Extracted page text data:

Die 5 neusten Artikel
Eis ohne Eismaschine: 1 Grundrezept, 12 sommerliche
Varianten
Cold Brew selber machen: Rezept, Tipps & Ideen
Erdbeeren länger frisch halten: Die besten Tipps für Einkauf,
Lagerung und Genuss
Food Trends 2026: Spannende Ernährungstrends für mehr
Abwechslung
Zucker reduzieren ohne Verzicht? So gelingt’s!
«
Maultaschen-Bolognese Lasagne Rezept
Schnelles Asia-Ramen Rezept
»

---

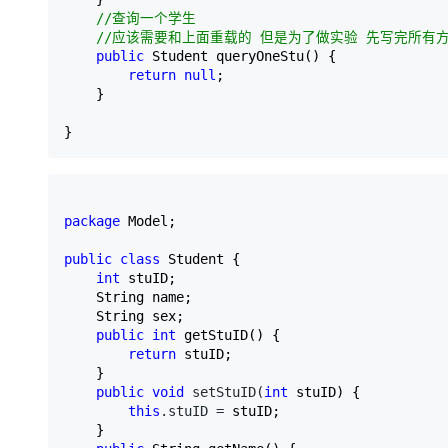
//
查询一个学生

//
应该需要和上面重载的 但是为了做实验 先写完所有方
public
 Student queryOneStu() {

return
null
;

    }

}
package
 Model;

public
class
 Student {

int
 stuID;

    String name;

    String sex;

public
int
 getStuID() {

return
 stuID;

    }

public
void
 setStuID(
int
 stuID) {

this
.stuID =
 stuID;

---

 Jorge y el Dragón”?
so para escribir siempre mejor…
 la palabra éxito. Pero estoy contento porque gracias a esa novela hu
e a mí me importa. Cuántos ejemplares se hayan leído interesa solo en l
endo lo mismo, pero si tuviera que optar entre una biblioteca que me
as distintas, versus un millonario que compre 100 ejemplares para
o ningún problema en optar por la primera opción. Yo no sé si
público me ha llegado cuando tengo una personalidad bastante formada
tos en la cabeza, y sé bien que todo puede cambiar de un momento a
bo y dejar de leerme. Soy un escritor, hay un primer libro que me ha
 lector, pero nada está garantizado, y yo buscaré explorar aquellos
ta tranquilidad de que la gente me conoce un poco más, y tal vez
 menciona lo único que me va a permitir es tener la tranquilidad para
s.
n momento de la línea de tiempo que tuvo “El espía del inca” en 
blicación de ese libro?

EXERCISE DETAILS: Filter the records above and copy every line that contains the word "ejemplares".

ANSWER SPACE:
e a mí me importa. Cuántos ejemplares se hayan leído interesa solo en l
as distintas, versus un millonario que compre 100 ejemplares para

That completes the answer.